Убегаю. Через лабиринт новых улиц, где меня никто не знает. Бегу, пока при каждом вдохе в груди не начинает резать, как ножом. Убил бы тебя, Микки Доннелли. Убил бы прямо на месте.
13
ТРИ НЕДЕЛИ ДО СВЯТОГО ГАБРИЭЛЯ
— Ты что, мать твою, тут делаешь?! — орет Пэдди, роняет крышку и пинает заднюю стенку.
Запускает руку в конуру Киллера, вытаскивает меня за футболку. Я слышу, как трещит ткань.
— Мою лучшую футболку порвешь! Я маме скажу! — ору я на него. — Ай-й-й-йя! — Он тянет меня наружу, ноги скребут по дереву. — Больно!
Он наклоняется к моему лицу. Я не отвожу глаз. Ненавижу его. Как и Папаню. И плевать, видел он меня с Киллером, или нет. Если что, ему еще хуже моего придется.
— Ты чего здесь делаешь? — спрашивает.
— Ничего, — отвечаю.
— Ты совсем, блин, больной на голову?
— Сам больной, — говорю.
— Трогал что-нибудь?
— Нет.
Он смотрит мимо меня, внутрь конуры.
— Чтобы больше сюда не совался. Увижу здесь — кулак в глотку вобью.

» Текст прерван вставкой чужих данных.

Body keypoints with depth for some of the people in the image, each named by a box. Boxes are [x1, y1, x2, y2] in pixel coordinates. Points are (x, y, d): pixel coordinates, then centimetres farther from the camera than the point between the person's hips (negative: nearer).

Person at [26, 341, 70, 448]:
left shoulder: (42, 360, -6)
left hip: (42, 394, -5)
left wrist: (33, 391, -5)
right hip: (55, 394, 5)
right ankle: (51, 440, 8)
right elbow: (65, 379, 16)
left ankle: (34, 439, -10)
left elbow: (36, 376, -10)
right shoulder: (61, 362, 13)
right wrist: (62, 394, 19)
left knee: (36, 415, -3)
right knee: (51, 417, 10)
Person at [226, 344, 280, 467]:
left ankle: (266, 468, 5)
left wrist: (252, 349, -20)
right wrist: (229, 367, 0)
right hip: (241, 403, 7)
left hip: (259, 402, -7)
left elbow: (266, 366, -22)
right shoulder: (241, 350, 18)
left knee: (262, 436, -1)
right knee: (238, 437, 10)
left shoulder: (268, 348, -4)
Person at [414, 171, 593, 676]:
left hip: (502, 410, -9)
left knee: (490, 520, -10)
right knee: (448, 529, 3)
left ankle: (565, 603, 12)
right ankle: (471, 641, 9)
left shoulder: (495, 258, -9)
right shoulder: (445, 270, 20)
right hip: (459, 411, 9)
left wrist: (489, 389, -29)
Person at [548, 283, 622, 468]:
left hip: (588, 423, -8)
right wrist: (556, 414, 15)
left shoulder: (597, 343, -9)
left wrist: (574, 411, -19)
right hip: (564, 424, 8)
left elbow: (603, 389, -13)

И надавливает кулаком мне на щеку.
Я дергаю головой в сторону.
— Пусти.
Тяну его за руку.
— И чтобы ни слова о том, что было, понял? — Тычет мне пальцем в лицо. — Люди за это сесть могут. Или погибнуть.
Отлично. Значит, если что, я могу его шантажировать. Он за это еще поплатится. О Киллере — ни слова. Видимо, не видел. Сила на моей стороне.

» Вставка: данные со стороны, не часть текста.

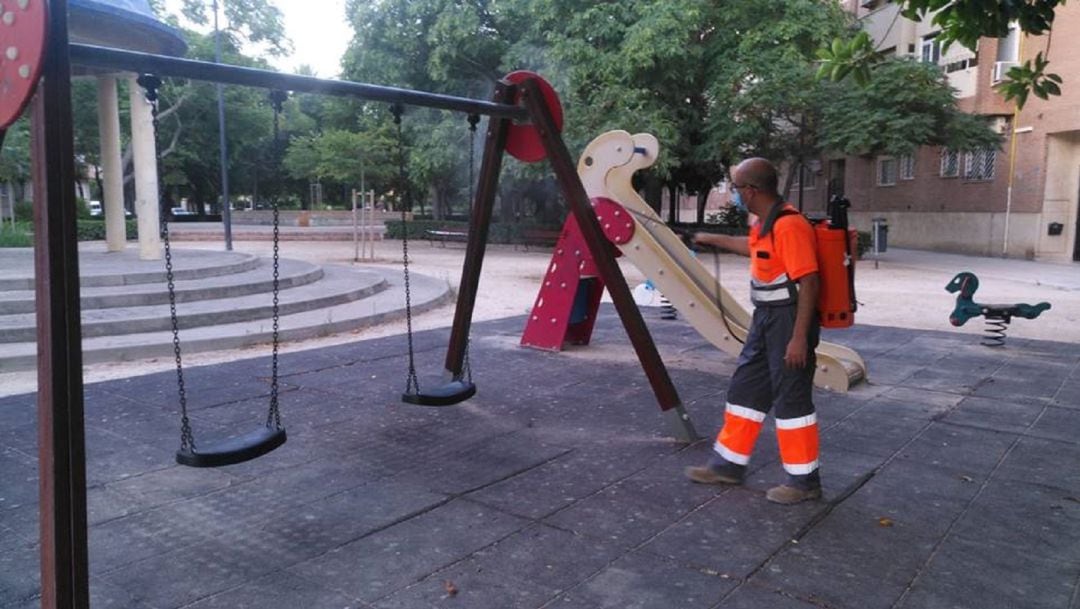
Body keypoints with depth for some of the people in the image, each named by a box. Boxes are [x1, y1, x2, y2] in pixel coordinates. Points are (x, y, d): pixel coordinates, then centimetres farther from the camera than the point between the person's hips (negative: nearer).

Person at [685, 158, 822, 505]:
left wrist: (799, 337, -26)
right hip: (766, 319, 10)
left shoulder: (789, 225, -22)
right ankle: (728, 465, 25)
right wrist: (713, 240, 42)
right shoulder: (764, 223, 9)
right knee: (745, 390, 14)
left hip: (790, 321, -10)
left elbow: (809, 282, -25)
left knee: (791, 398, -2)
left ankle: (804, 481, 12)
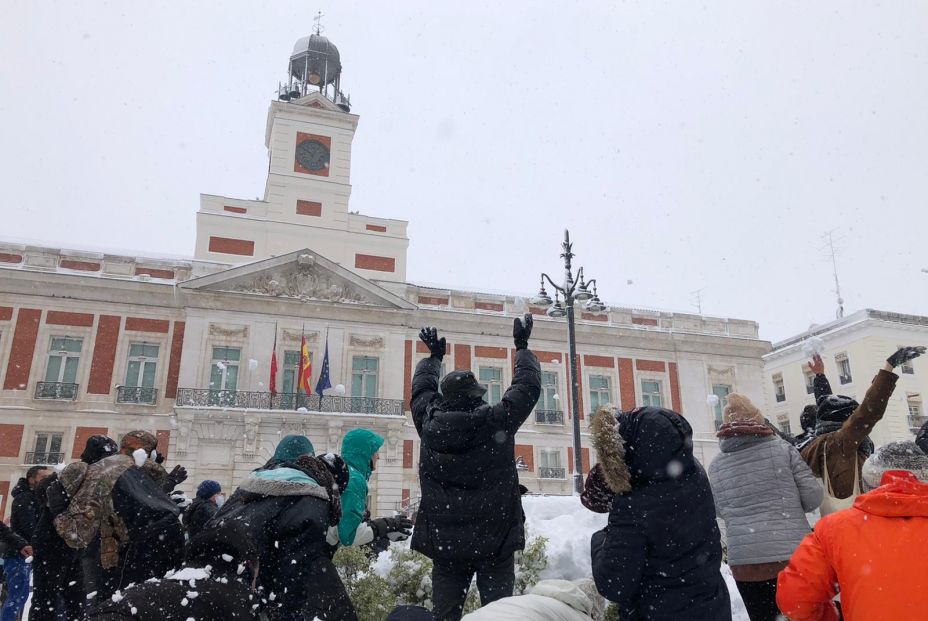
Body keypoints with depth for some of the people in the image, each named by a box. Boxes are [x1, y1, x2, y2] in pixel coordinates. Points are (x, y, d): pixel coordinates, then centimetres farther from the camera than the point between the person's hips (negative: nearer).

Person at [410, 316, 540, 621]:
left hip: (444, 542, 3)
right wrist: (522, 346, 16)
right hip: (495, 540, -3)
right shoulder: (497, 422, -12)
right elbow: (528, 384, 2)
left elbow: (422, 387, 17)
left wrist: (434, 355, 33)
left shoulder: (429, 424, -3)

— Тебя могут убить, Микки. Если рот откроешь. Понял меня? Ты, сопляк безмозглый. И с нашей улицы — никуда. Увижу тебя еще раз в тех местах — сам урою.
Да он-то, козел вонючий, тут вообще при чем? Так он меня и заставил! Он и не узнает никогда, где я был и что делал. Вот я ему покажу. Может, я вообще вступлю в ИРА, окажусь лучше, чем он, и стану его начальником.
Выпустил. Вижу на земле его сумку. Иду к дверям кухни. Он поднимает сумку, расстегивает молнию.
— Вали отсюда, Микки! — Указывает на кухню. — Я не шучу.
— Ты мне не Папаня! — ору я и мчусь как подорванный через дом и на улицу.
Выбрасываю увядшие одуванчики и кладу свежие рядом с распятием на могиле Киллера. Выглядят они красиво. Раз нельзя в конуру, посижу здесь. Я знаю, что мне не разрешают ходить на Яичное поле, но вокруг вроде бы никого нет. Нюхальщики клея пасутся на старой фабрике, а по полю не разгуливают.
Одних цветов недостаточно, я еще поймаю пчелу и посажу в стеклянную банку из-под джема — пусть Киллер смотрит, как она летает по кругу. Будто у него есть своя золотая рыбка.
Макушке щекотно. Какое-то ползучее насекомое. Подскакиваю, стряхиваю его. Не хватало, чтобы эта мелкая тварь залезла мне в ухо. Про это как подумаешь — сразу мурашки по коже. Был у нас на улице один парень, так ему в ухо залезла уховертка. Отложила там яйца, из них вылупились детеныши и сожрали ему мозг. Он теперь в Пурдисберне, в дурдоме. Факт!